[EXERCISE INPUTS]:
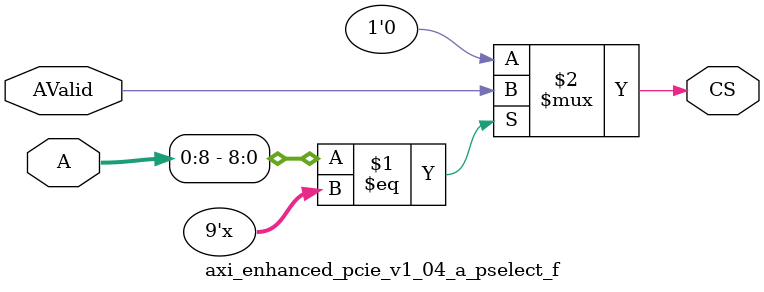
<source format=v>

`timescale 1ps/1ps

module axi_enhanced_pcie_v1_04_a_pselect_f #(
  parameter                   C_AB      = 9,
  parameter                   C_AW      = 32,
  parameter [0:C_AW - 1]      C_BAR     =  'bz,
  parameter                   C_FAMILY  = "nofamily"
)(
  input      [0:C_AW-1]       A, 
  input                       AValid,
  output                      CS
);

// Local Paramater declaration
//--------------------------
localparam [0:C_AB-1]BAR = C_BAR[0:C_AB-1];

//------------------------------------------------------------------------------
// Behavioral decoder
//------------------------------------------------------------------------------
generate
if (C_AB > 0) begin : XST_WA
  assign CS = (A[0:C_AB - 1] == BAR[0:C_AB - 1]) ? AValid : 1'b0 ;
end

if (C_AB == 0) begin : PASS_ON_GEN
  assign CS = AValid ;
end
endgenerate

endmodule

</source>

[EXERCISE AIM]: Find the lines in the records that contain the word "assign", then copy every one of them.

[RESPONSE TO THIS TASK]:
  assign CS = (A[0:C_AB - 1] == BAR[0:C_AB - 1]) ? AValid : 1'b0 ;
  assign CS = AValid ;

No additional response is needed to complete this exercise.